7:58: It's time for the "World's Best Teenage Shinny Game". After an interview, Savard promises to come back and do commentary. For the sake of time, we're fast forwarding.

8:11: It's the end of the first period (6 minutes, running time) and the East is winning 6-2. I'm starting to think that overtime should just be "3-on-3, whoever scores the most goals in 5 minutes wins" in the NHL's regular season.

8:13: Jim Hughson lends Marc Sacard a few color commentary tips: "Whenever you don't know what's going on, just go "OOOHHHH"!!!

8:19: After a couple more "Oh"s from Jim and the boys, the East wraps up a 7-6 win (making this the best Young-Stars game in history by a long shot). This is soon followed by Elliote Friedman and Chris Letang engaging in the single-most awkward All-Star Weekend interview ever. If I was Bill Simmons, this would rank an 84 on the Unintentional Comedy Scale. West: 5 East: 4

8:24: That was probably the greatest tribute to Stompin' Tom's Hockey Song ever. If a non-Canadian watched this, he'd think the entire country is nuts. It actually is, but it's probably best if you just keep thinking we're all drunk beaver hunters.

8:31: High comedy at it's finest: Chris Pronger tries to cut in on an interview, but ends up tripping and falling before getting to the camera. Maybe Edmonton is better off without him?

8:39: Thomas Kaberle goes 8/9 in the accuracy competition (A 4/4 in the preliminary round, 3/4 in the finals, and 1/1 in the tiebreaker) and supplies Leafs fans with the lone bright spot of their season. Soon he'll be traded for a sixth round draft pick!! (It's the Toronto Maple Leafs! We trade All-Stars for spare parts!!! Feel the Magic!!!) East: 6 West: 5

8:43: Hitch is on at 9:00....for some reason I care? 

8:45: Thomas Kaberle: "Maybe I should shoot more, but that's not what I do, I'm a passer." How did he know that's what I wanted to hear? 

8:46: And now it's time for the Al MacInnis Hardest Shot competition. Actually, I think it should be called the Al MacFrate competition; they both deserve recognition. For a majority of the competition, Vinny Lecavailler held the mark with a 101.9 mph shot...and then Zdeno Chara blasted a 103.1 mph shot on the final shot of the contest. An idea for next year: Same competition, but keep the goalies IN the net. Then we can create a reality show from the ensuing lawsuits!!

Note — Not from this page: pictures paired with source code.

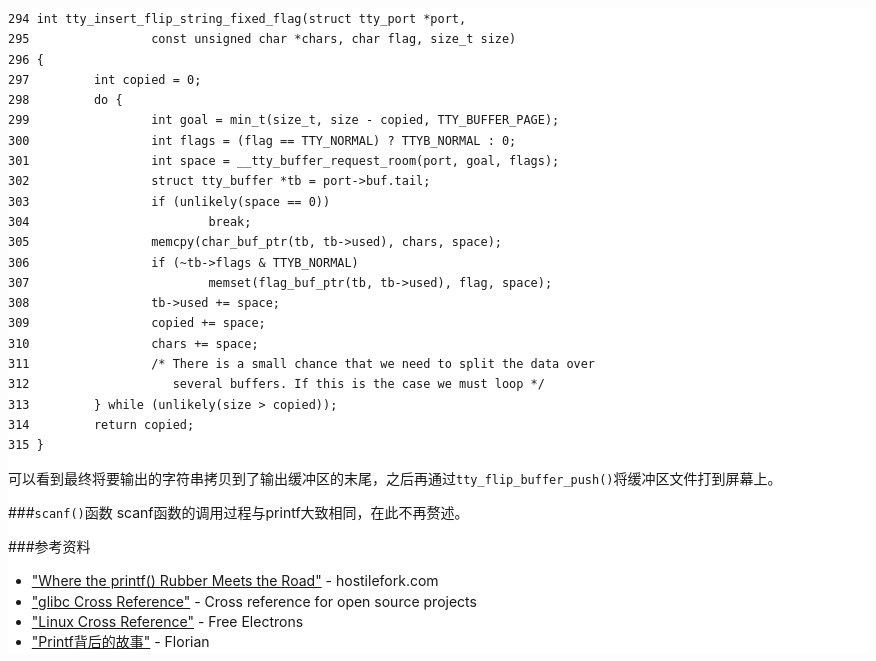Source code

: 	294 int tty_insert_flip_string_fixed_flag(struct tty_port *port,
	295                 const unsigned char *chars, char flag, size_t size)
	296 {
	297         int copied = 0;
	298         do {
	299                 int goal = min_t(size_t, size - copied, TTY_BUFFER_PAGE);
	300                 int flags = (flag == TTY_NORMAL) ? TTYB_NORMAL : 0;
	301                 int space = __tty_buffer_request_room(port, goal, flags);
	302                 struct tty_buffer *tb = port->buf.tail;
	303                 if (unlikely(space == 0))
	304                         break;
	305                 memcpy(char_buf_ptr(tb, tb->used), chars, space);
	306                 if (~tb->flags & TTYB_NORMAL)
	307                         memset(flag_buf_ptr(tb, tb->used), flag, space);
	308                 tb->used += space;
	309                 copied += space;
	310                 chars += space;
	311                 /* There is a small chance that we need to split the data over
	312                    several buffers. If this is the case we must loop */
	313         } while (unlikely(size > copied));
	314         return copied;
	315 }

可以看到最终将要输出的字符串拷贝到了输出缓冲区的末尾，之后再通过`tty_flip_buffer_push()`将缓冲区文件打到屏幕上。
	
	
	
###`scanf()`函数
scanf函数的调用过程与printf大致相同，在此不再赘述。

###参考资料
-  ["Where the printf() Rubber Meets the Road"](http://blog.hostilefork.com/where-printf-rubber-meets-road/) - hostilefork.com
-  ["glibc Cross Reference"](http://osxr.org/glibc/source/?%21v=glibc-2.17) - Cross reference for open source projects
-  ["Linux Cross Reference"](http://lxr.free-electrons.com/source/) - Free Electrons
-  ["Printf背后的故事"](http://www.cnblogs.com/fanzhidongyzby/p/3519838.html) - Florian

9:02: Time for the NHL's Slam-Dunk contest! Complete with Dominique Wilkins!!! (Did you ever notice that his number hangs beside Ted Turners banner? These are things that I believe you need to know)

9:05: Pavel Datsyuk=Boring

9:06: Martin St. Louis tries to skate backwards. Other than that=boring.

9:07: Ryan Getzlaf probably has the best bald spot in the NHL. I can't help looking at it. He combines the Pavel Bure-kick and the Lemieux-Through the Legs but fails to score.

9:08: Ilya Kovalchuk= An inaccurate score. Scott Mellanby is the biggest homer if I ever saw one. Also on the board are Bill Clement (former Atlanta Flame) and Taylor Kitsch. You know, the guy from Friday Night Lights? Yea, him. Go figure. 

9:12: Marian Gaborik= Kinda Boring.

9:15: Ovechkin scores on an average move, but on his second attempt, he bats the puck Crosby-style three times, and then tries to bat it out of mid-air into the net. He missed, but I can't help but think how much better that move would have been if he missed the puck, but clocked Osgood in the side of the head.

9:17: Getlaf tries to lacrosse it, but fails. Ovechkin on the other hand, well he does the same move, but hits it higher this time, he spins, waits for the puck to come down and then....misses the puck in mid-air. Still good enough for an 8-9-9-9 score card.

9:19: Two average moves finish off the show. Ovechkin wins, as he should, because...well...his skills make me feel like I'm sub-par at walking. I don't even understand how that's possible. Oh well, at least I can grow a better beard than him.